[Opening Material to process section]
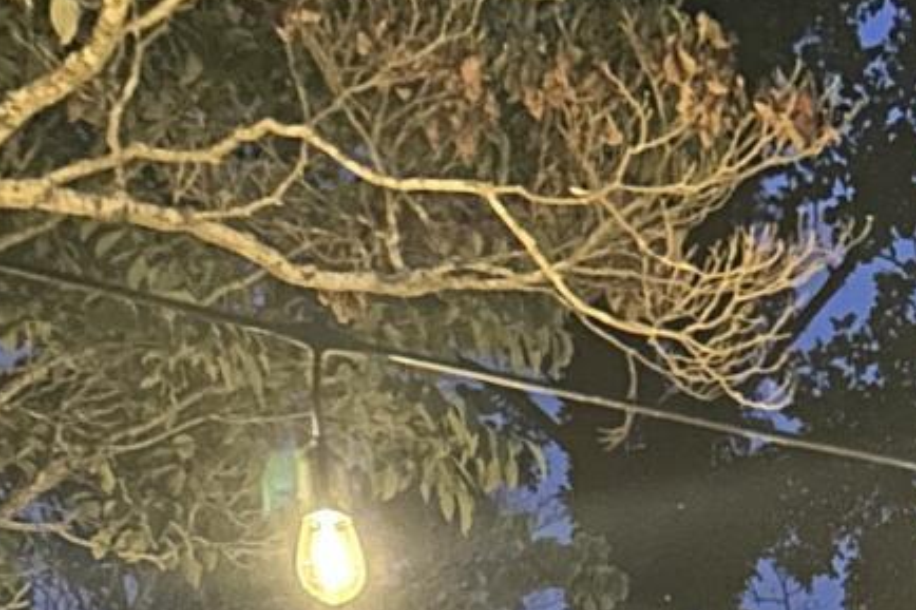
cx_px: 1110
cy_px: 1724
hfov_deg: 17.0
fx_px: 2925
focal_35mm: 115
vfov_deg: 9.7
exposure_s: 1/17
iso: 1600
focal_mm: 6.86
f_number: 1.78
[Closing Material to process section]
[Opening Material to process section]
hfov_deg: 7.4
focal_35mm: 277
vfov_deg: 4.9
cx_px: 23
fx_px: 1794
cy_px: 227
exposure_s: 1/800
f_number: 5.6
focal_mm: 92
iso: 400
[Closing Material to process section]
[Opening Material to process section]
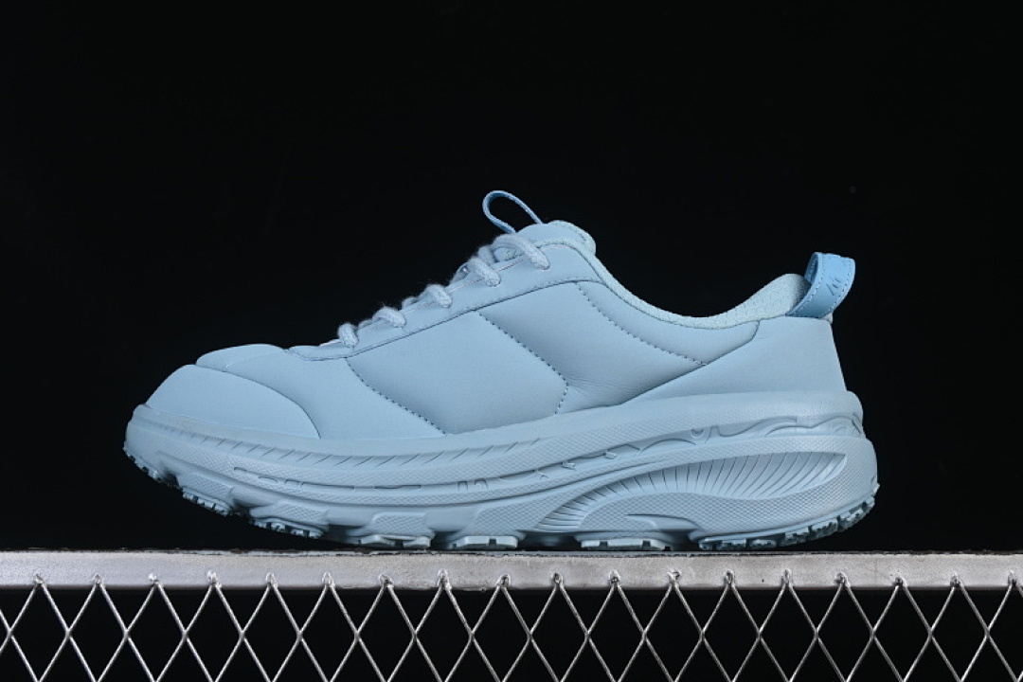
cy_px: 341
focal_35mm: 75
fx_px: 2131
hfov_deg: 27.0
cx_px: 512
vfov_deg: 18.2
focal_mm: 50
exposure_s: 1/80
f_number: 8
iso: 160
[Closing Material to process section]
**To do**
Every line above from the line with "hfov_deg: 17.0" to the line with "f_number: 1.78", inclusive, must be returned exactly; no other line belongs in the reply.

**Output**
hfov_deg: 17.0
fx_px: 2925
focal_35mm: 115
vfov_deg: 9.7
exposure_s: 1/17
iso: 1600
focal_mm: 6.86
f_number: 1.78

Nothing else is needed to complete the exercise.